EXERCISE TASK 1
In the biographical notes below, rewrite the paragraph that begins "Great Engeham Farm, Kent, was received" as a short bulleted list that keeps its main facts.
EXERCISE TASK 2
According to the biographical notes below, who was the headmaster at Bydown, Devon?
EXERCISE TASK 3
Copy the part of the biographical notes below that runs from "Great Engeham Farm, Kent, was" up to and including "children aged 13-16.".

TEXT EXCERPT

start

Dunston Fred b 1917
Biographical notes:
Fred Dunston (previously Fritz Deutsch), the depositor, worked in the Youth Aliyah offices and later the Palåstinaamt, Vienna (after the former was destroyed during Kristallnacht), and also as youth leader or member of the Elternschaft in the Youth Aliyah centres of Great Engeham Farm, Kent, Braunton and Bydown, Devon.
Youth Aliyah or Aliyat Hanoar, as it was known in Hebrew, was created by Recha Freier, wife of a Berlin Rabbi, in 1932. Combining productive agricultural training with educational and Zionist values it gave many young Jewish children a purpose and occupation during the period of mass unemployment, the result of the breakdown of the German economy.
Circumstances in late 1938 Europe meant that it became imperative to send Jewish children abroad. Auslandhascharah was the overseas version of Youth Aliyah where children and young people were trained with a view to eventually emigrating to Palestine. England was added to the list of countries and the London office soon became the busiest, reflecting the popularity of Great Britain as a destination.
Funding of the centres came from the British Council of the Young Pioneer Movement for Palestine (Hachsharath Hanoar), whose executive committee comprised Mrs Israel M. Sieff, Mrs Norman Laski, Mr M. Schattner and Mrs Lola Hahn-Warburg.
Great Engeham Farm, Kent, was received as a gift as a result of an advertisement in the London Times . It opened in June 1939 and a total of 134 children and 30 chalutzim lived there rent free. It served primarily as a transit camp for between 300 and 350 children aged 13-16.
Bydown, Devon, was founded by a group from Great Engeham Farm who were forced to move there in November 1939 when Kent was designated off-limits to aliens. Its headmaster was Dr. Fridolin M. Friedmann, a former headmaster of the Landschulheim of Caputh, near Berlin. It closed at the beginning of October 1941 when the lease ran out.

end

RAW DATA
start

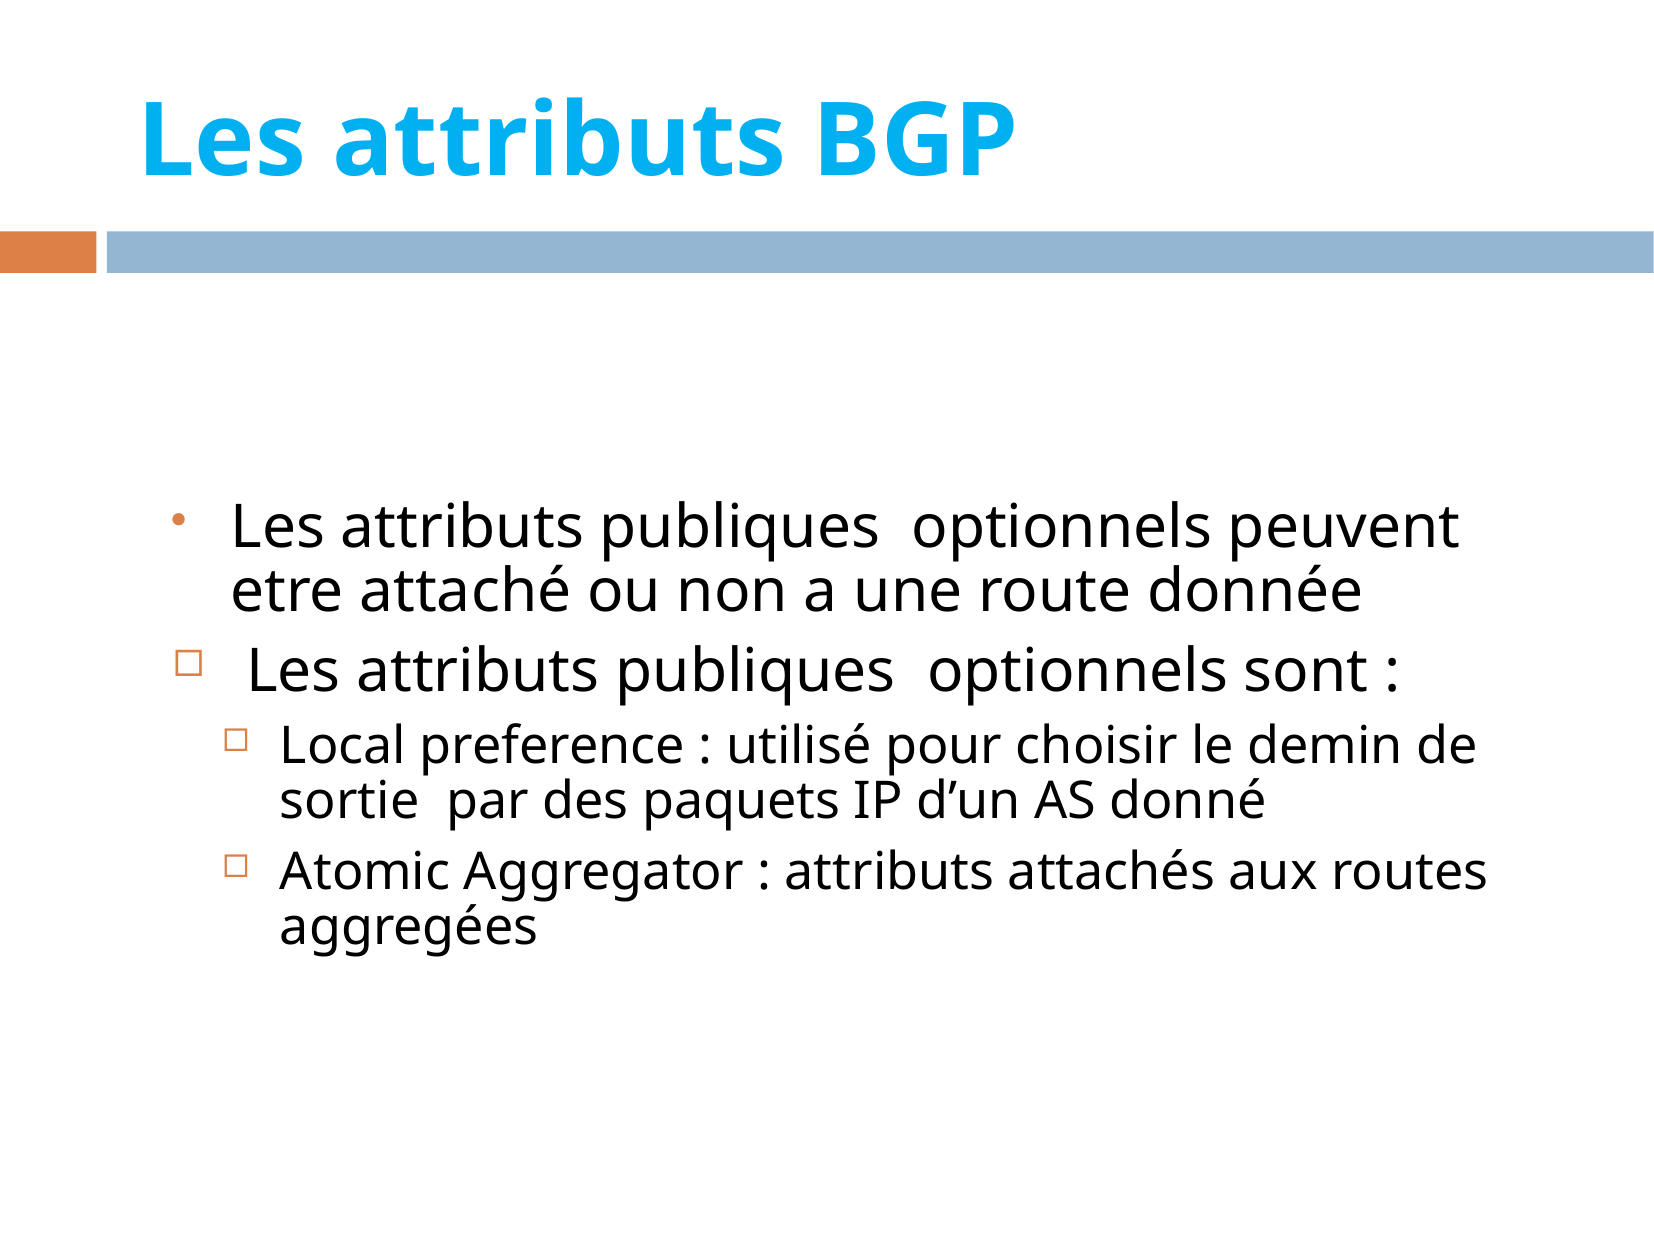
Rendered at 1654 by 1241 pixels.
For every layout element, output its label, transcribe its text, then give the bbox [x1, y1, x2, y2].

list Les attributs publiques optionnels peuvent etre attaché ou non a une route donnée Les attributs publiques optionnels sont : Local preference : utilisé pour choisir le demin de sortie par des paquets IP d’un AS donné Atomic Aggregator : attributs attachés aux routes aggregées [114, 257, 1548, 1099]
title Les attributs BGP [123, 41, 1530, 249]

end

SOLUTION 1
- Great Engeham Farm, Kent, was a gift that came from an advertisement in the London Times.
- It opened in June 1939.
- A total of 134 children and 30 chalutzim lived there rent free.
- It served mainly as a transit camp for 300 to 350 children aged 13-16.

SOLUTION 2
Dr. Fridolin M. Friedmann, a former headmaster of the Landschulheim of Caputh, near Berlin.

SOLUTION 3
Great Engeham Farm, Kent, was received as a gift as a result of an advertisement in the London Times . It opened in June 1939 and a total of 134 children and 30 chalutzim lived there rent free. It served primarily as a transit camp for between 300 and 350 children aged 13-16.